The Advanced Placement Calculus Learning Community demonstrates the success of this collaboration. Calculus and math teachers who participated in the community saw their students' advanced placement calculus exam scores rise significantly-from well below state and national averages to well above-in just three years. Teachers who participated in the learning community attribute the rise in the scores to the content and information they received and talked about in their learning community.

The Physics Learning Community, which has been meeting since 2007, also represents the program's synergy. Participants include five high school physics teachers and four physics and science education professors. The learning community has become a place to test new ideas about science teaching outside of the classroom. It also fosters additional contact between k-12 teachers and UGA faculty. For example, high school students visit laboratories at UGA, and UGA faculty reciprocate by visiting high school physics classrooms.

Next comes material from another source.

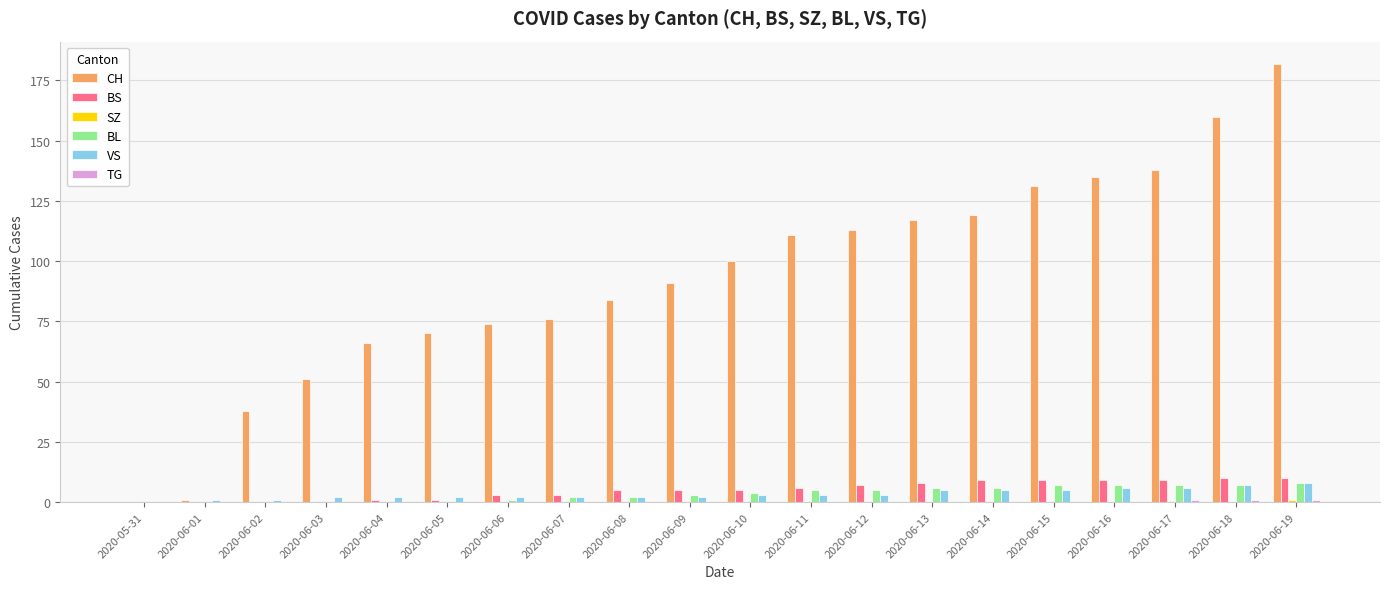

At which category does the chart reach its peak across all series?

2020-06-19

"In local high schools there is usually only one physics teacher, and virtually no one else knows anything about the subject," said Kevin McReynolds, an astronomy, chemistry and physics teacher at Winder-Barrow High School. "Participating in the STEM learning community allows me to interact face-to-face with my high school physics teaching peers for creative collaboration and for solving subject-specific dilemmas. The STEM learning community also allows me to learn from university faculty about areas of ongoing research and teaching trends, which means I can better prepare my students." 

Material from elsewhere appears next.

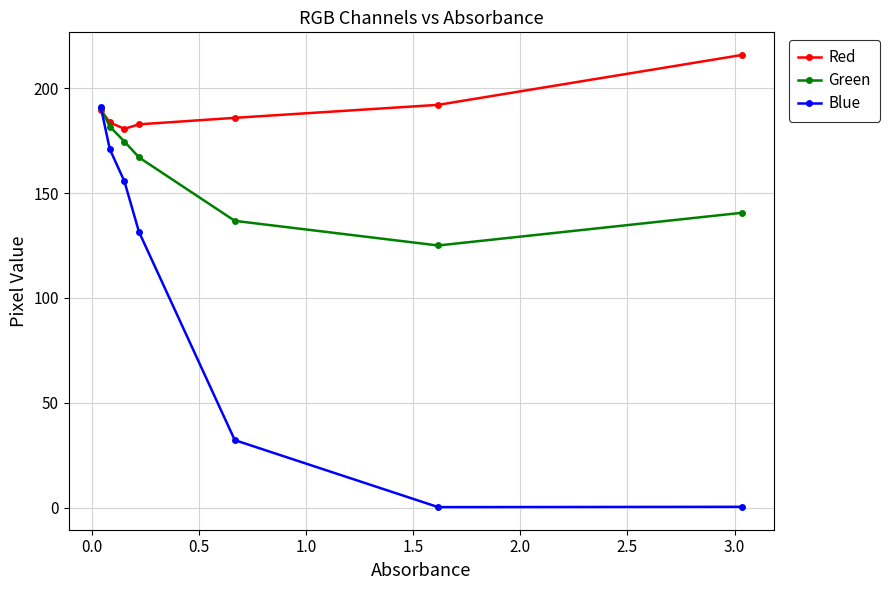

Which series has the largest total across all categories?

Red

Dava Coleman from Jackson County echoed his comments.  "I am in two learning communities at UGA - Chemistry and Physics," she said. "Content-focused professional learning is scarce in the upper level science classes, so the STEM learning communities provide me with the content enrichment that I need to help my classes keep pace with the college curriculum. Plus the pleasure of discussing physics and chemistry with colleagues is undeniable. I have gained so much through our work, and I know that my students benefit from my participation.  I can't imagine not being a part of these wonderful groups of educators!"

In summer 2011, the Physics Learning Community submitted a grant proposal to the Vernier Technology Co. The proposal was chosen from among 2,000 others, and the learning community received $10,000 worth of Vernier lab equipment that teachers can check out for their students' use when learning about environmental radiation.

From the university's perspective, the STEM learning communities are equally successful. William M. Dennis, head of UGA's physics and astronomy department, said he believes the "active partnership between UGA faculty and local area high school teachers will have an extremely positive impact on student engagement and learning in the sciences through enhanced instruction. I commend all involved in this important partnership for the giving of their time and effort to improve STEM education."